Task item: From the first line to the last, transcribe the data exactly.

- Opening Delimiter -

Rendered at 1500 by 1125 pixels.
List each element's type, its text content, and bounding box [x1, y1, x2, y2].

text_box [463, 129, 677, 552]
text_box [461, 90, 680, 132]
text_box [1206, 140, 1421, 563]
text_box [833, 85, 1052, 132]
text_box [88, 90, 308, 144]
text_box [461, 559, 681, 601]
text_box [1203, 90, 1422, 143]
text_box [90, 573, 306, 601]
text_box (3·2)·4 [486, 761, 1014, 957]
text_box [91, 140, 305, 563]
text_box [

- Closing Delimiter -

Result:
Rendered at 1500 by 1125 pixels.
List each element's type, its text content, and bounding box [x1, y1, x2, y2].

text_box [463, 129, 677, 552]
text_box [461, 90, 680, 132]
text_box [1206, 140, 1421, 563]
text_box [833, 85, 1052, 132]
text_box [88, 90, 308, 144]
text_box [461, 559, 681, 601]
text_box [1203, 90, 1422, 143]
text_box [90, 573, 306, 601]
text_box (3·2)·4 [486, 761, 1014, 957]
text_box [91, 140, 305, 563]
text_box [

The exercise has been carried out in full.